### WHAT TO PRODUCE
Look through the entries that follow and return each line that has the string "street".

Collected data entries
==============================

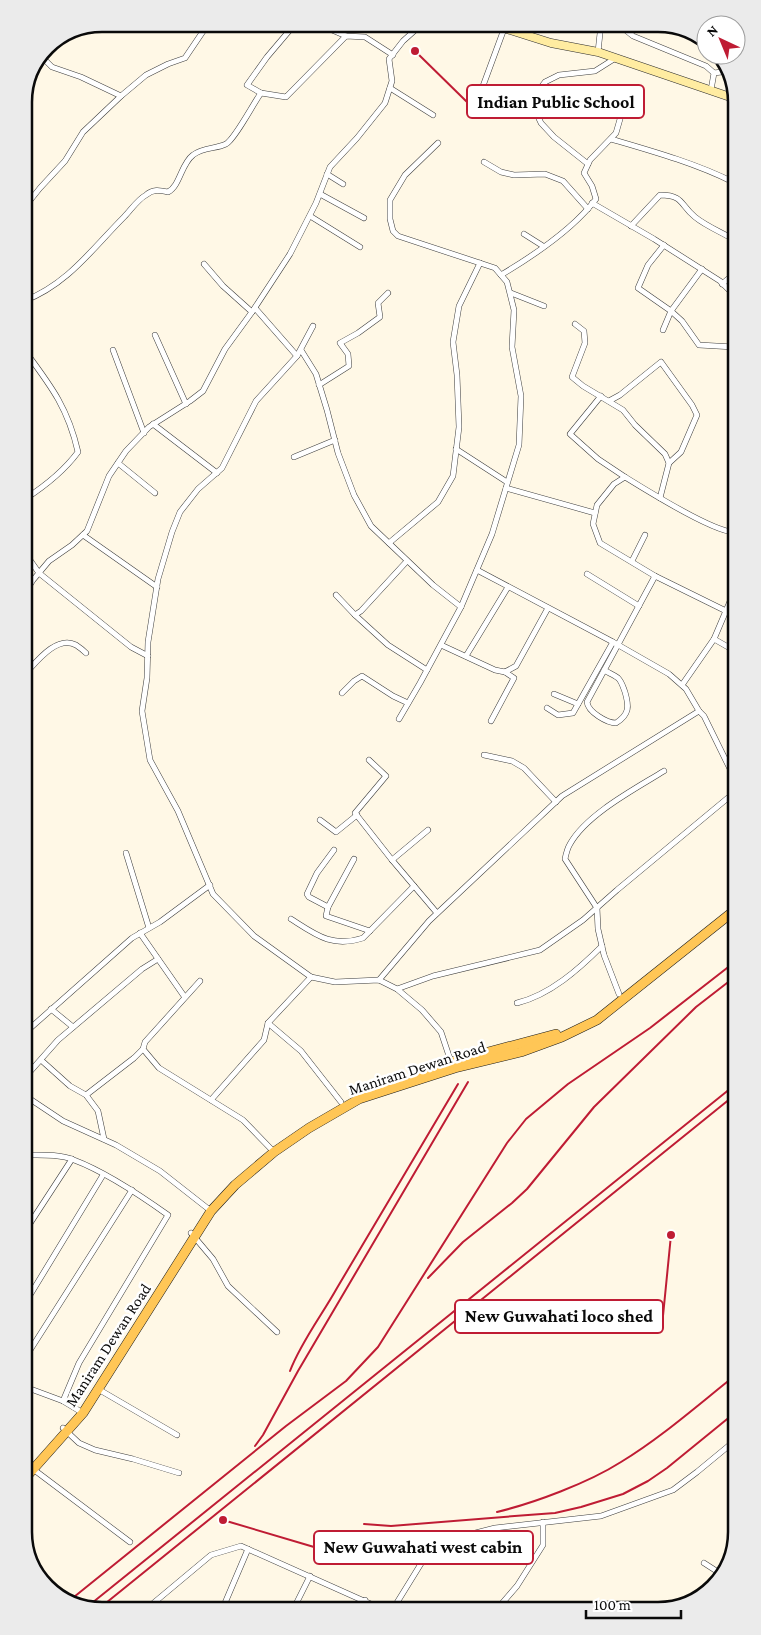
<svg xmlns="http://www.w3.org/2000/svg" width="761" height="1635" font-family="'Crimson Pro',serif">
<rect width="100%" height="100%" fill="#fff8e6"/>
<g fill="none" stroke-linecap="round" stroke-linejoin="round">
<g stroke="#3d3d3d" stroke-width="6">
<g id="street">
<path d="M295 24 267 57 247 85 261 93 286 97 346 36 365 37 393 55"/>
<path d="M318 24 346 36"/>
<path d="M618 24 633 36 706 66 714 73 711 90"/>
<path d="M598 52 601 24"/>
<path d="M42 57 52 67 81 77 121 96 146 75 168 64 185 58 208 24"/>
<path d="M714 73 729 71"/>
<path d="M390 88 433 115"/>
<path d="M480 94 504 29"/>
<path d="M611 139C652 151 695 163 733 182"/>
<path d="M484 162 501 172 514 175 545 174 563 181 588 209"/>
<path d="M588 164 554 137 541 123 533 106 535 95 545 82 559 75 595 71 614 59"/>
<path d="M327 174 343 184"/>
<path d="M320 194 364 218"/>
<path d="M592 203 654 239 720 281 734 295"/>
<path d="M310 216 360 247"/>
<path d="M24 223 28 203 40 188 65 161 83 132 121 96"/>
<path d="M631 226 660 195C684 195 680 205 695 217 706 226 721 232 733 239"/>
<path d="M524 234 543 246"/>
<path d="M664 245 648 265 638 288 671 311 682 321 699 345 734 347"/>
<path d="M204 264 223 286 252 312"/>
<path d="M501 275C533 256 574 228 596 199L592 186 584 173 590 160 616 133 629 88"/>
<path d="M722 284 734 274"/>
<path d="M511 293 544 306"/>
<path d="M24 301C68 284 92 249 124 217 131 210 137 200 146 195 153 189 159 190 168 192 180 186 181 164 193 155 203 147 216 149 226 144 235 139 253 104 261 93"/>
<path d="M255 308 297 356"/>
<path d="M575 324 584 331 585 343 572 377 583 386 623 410 635 425 665 454 669 463 660 498"/>
<path d="M313 326 297 356 256 401 222 468 198 489 180 512 172 532 158 579 148 642 147 678 142 711 150 760 178 811 213 894 254 936 311 977 335 982 379 980 397 989 422 1010 441 1032 451 1062"/>
<path d="M663 330 671 311 702 269"/>
<path d="M155 335 186 404"/>
<path d="M113 350 144 433"/>
<path d="M301 350 316 374 327 410 338 453 354 495 371 526 433 585 461 607"/>
<path d="M25 351C51 386 68 408 78 452 64 471 45 486 25 499"/>
<path d="M319 385 349 366 348 354 340 343 358 333 380 317 378 303 388 293"/>
<path d="M601 396 570 434 598 459 625 477"/>
<path d="M609 401 620 395 661 362 692 405 697 415 681 452 669 463"/>
<path d="M153 424 217 473"/>
<path d="M456 449 507 482"/>
<path d="M294 457 335 440"/>
<path d="M118 463 155 493"/>
<path d="M506 488 595 513"/>
<path d="M83 535 157 587"/>
<path d="M389 543 438 502 453 476 459 427 457 375 453 342 459 306 480 263"/>
<path d="M25 553 39 573 131 647 148 656"/>
<path d="M632 561 645 535"/>
<path d="M477 570 613 642 669 674 686 689 699 711 704 716 735 779"/>
<path d="M587 574 639 606"/>
<path d="M25 593 33 580 49 561 72 545 87 531 109 476 126 451 149 427 190 401 203 391 225 349 252 312 290 254 316 203 330 167 357 138 385 103 392 81 389 59 403 41 422 24"/>
<path d="M336 595 355 615 361 611 407 561"/>
<path d="M726 611 655 576 600 543 593 524 597 505 614 484 625 477C646 490 713 532 734 532"/>
<path d="M355 615 388 645 427 670"/>
<path d="M714 639 735 651"/>
<path d="M441 645 495 670 505 672 516 666 548 608"/>
<path d="M466 656 508 587"/>
<path d="M604 670C609 673 614 675 618 678 622 682 623 687 625 692 629 706 630 714 616 723 607 723 588 712 587 702L655 576"/>
<path d="M26 673C37 661 57 635 76 645 79 647 83 650 86 653"/>
<path d="M682 685 714 639 734 592"/>
<path d="M342 693 354 681 362 676 393 696 408 703"/>
<path d="M554 694 578 704"/>
<path d="M547 708 558 715 573 713 613 642"/>
<path d="M399 719 420 683 461 607 492 534 519 445 521 396 512 347 514 310 507 282 495 268 398 236 393 231 390 219V200L405 175 438 143"/>
<path d="M491 721 514 678 505 672"/>
<path d="M484 755 512 761 524 768 556 802"/>
<path d="M369 760 386 776 355 813 392 860 437 913"/>
<path d="M320 820 336 832 357 815"/>
<path d="M126 853 149 928"/>
<path d="M354 859 328 907 326 916 370 931"/>
<path d="M392 860 428 830"/>
<path d="M26 872 28 878V897H26"/>
<path d="M328 907 309 897 307 894 317 873 334 850"/>
<path d="M291 919C316 935 332 948 363 938L414 886"/>
<path d="M140 933 184 996"/>
<path d="M379 980 429 921 562 796 699 711"/>
<path d="M200 981 145 1042 143 1049 159 1068 243 1120 274 1152"/>
<path d="M397 989 433 976 540 950 583 920 617 890 735 792"/>
<path d="M619 994 604 955 598 929 597 908 565 859C566 854 567 849 570 844 587 814 635 789 664 771"/>
<path d="M517 1003C550 995 579 969 602 946"/>
<path d="M51 1009 73 1027"/>
<path d="M268 1023 301 1051 341 1102"/>
<path d="M27 1031 132 938 160 922 210 885"/>
<path d="M41 1060 70 1086 86 1095 98 1111 104 1139"/>
<path d="M27 1075 58 1040 142 969 158 959"/>
<path d="M86 1095 134 1058 143 1049"/>
<path d="M27 1097 63 1121 116 1145 160 1171 211 1211"/>
<path d="M211 1100 264 1040 268 1023 311 977"/>
<path d="M27 1155C42 1155 60 1154 74 1160 106 1172 140 1195 168 1215L79 1363 63 1401"/>
<path d="M27 1228 72 1159"/>
<path d="M191 1233 213 1259 228 1286 277 1332"/>
<path d="M27 1300 103 1175"/>
<path d="M27 1355 132 1190"/>
<path d="M28 1388 63 1401 83 1413"/>
<path d="M98 1389 177 1435"/>
<path d="M63 1428 79 1443 95 1450 133 1459 179 1473"/>
<path d="M33 1469 130 1542"/>
<path d="M704 1563 718 1572 725 1570"/>
<path d="M224 1606 235 1610"/>
<path d="M498 1608 517 1586 543 1545V1522"/>
<path d="M361 1609 365 1600"/>
<path d="M393 1609 435 1541 448 1540 495 1528 601 1516 673 1490 697 1472 737 1439"/>
<path d="M222 1610 248 1549"/>
<path d="M293 1610 310 1576"/>
<path d="M144 1611 211 1555 241 1546 382 1609"/>
</g>
</g>
<g stroke="#2c2c2c" stroke-width="9">
<path id="secondary" d="M491 24 551 43 598 52 733 98"/>
</g>
<g stroke="#1b1b1b" stroke-width="10">
<g id="primary">
<path d="M415 1075 451 1062 556 1034"/>
<path d="M28 1475 83 1413 211 1211 235 1185 274 1152 309 1128 359 1099 455 1068 521 1052 562 1037 597 1020 735 910"/>
</g>
</g>
<use href="#street" stroke="#fff" stroke-width="5"/>
<use href="#secondary" stroke="#ffeca1" stroke-width="8"/>
<use href="#primary" stroke="#ffc656" stroke-width="9"/>
<g stroke="#bf1c34" stroke-width="2">
<path d="M428 1278 463 1242 512 1203 527 1189 594 1107 696 1007 736 976"/>
<path d="M290 1371C301 1342 322 1315 337 1288 377 1220 417 1152 458 1084"/>
<path d="M255 1446 263 1435 298 1371 468 1082"/>
<path d="M497 1512C534 1503 588 1483 621 1462 662 1437 699 1404 737 1374"/>
<path d="M364 1524 391 1526 528 1515 555 1513 581 1507 623 1494 648 1481 667 1468 737 1411"/>
<path d="M69 1601 286 1426 346 1381 378 1347 507 1143 526 1119 568 1084 650 1028 736 961"/>
<path d="M87 1607 736 1084"/>
<path d="M96 1611 736 1094"/>
</g>
</g>
<g text-anchor="middle" dominant-baseline="central" stroke-width="5" stroke-linejoin="round" paint-order="stroke">
<g font-size="16" fill="#0a0a0a" stroke="#fff">
<text transform="translate(417 1068) rotate(-18)">Maniram Dewan Road</text>
<text transform="translate(108 1345) rotate(-57)">Maniram Dewan Road</text>
</g>
</g>
<path d="M0 0H761V1635H0ZM102 32H658A70 70 0 0 1 728 102V1532A70 70 0 0 1 658 1602H102A70 70 0 0 1 32 1532V102A70 70 0 0 1 102 32Z" fill="#ebebeb" fill-rule="evenodd"/>
<path fill="none" stroke="#0a0a0a" stroke-width="2.5" d="M102 32H658A70 70 0 0 1 728 102V1532A70 70 0 0 1 658 1602H102A70 70 0 0 1 32 1532V102A70 70 0 0 1 102 32Z"/>
<path fill="none" stroke="#bf1c34" stroke-width="2" d="M415 51L467 102M671 1235L663 1316M223 1520L314 1547"/>
<g fill="#bf1c34" stroke="#fff" stroke-width="2">
<circle cx="415" cy="51" r="5"/>
<circle cx="671" cy="1235" r="5"/>
<circle cx="223" cy="1520" r="5"/>
</g>
<g fill="#fff" stroke="#bf1c34" stroke-width="2">
<rect x="467" y="85" width="177" height="33" rx="5"/>
<rect x="455" y="1300" width="208" height="33" rx="5"/>
<rect x="314" y="1531" width="219" height="33" rx="5"/>
</g>
<g font-size="18" text-anchor="middle" font-weight="bold" fill="#0a0a0a">
<text x="556" y="108">Indian Public School</text>
<text x="559" y="1322">New Guwahati loco shed</text>
<text x="423" y="1553">New Guwahati west cabin</text>
</g>
<g transform="translate(721 40) rotate(316)"><circle r="24" fill="#ffffff" stroke="#9d9d9d"/>
<path d="M0-4L9 19L0 12L-9 19Z" fill="#bf1c34"/>
<text y="-8" font-size="14" font-weight="bold" text-anchor="middle" fill="#0a0a0a">N</text>
</g>
<path d="M586 1610v8h95v-8" fill="none" stroke="#0a0a0a" stroke-width="2.5"/>
<text x="594" y="1610" font-size="15" fill="#0a0a0a" stroke="#ffffff" stroke-width="4" paint-order="stroke">100 m</text>
</svg>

==============================

### SOLVED PROBLEM
<g id="street">
<use href="#street" stroke="#fff" stroke-width="5"/>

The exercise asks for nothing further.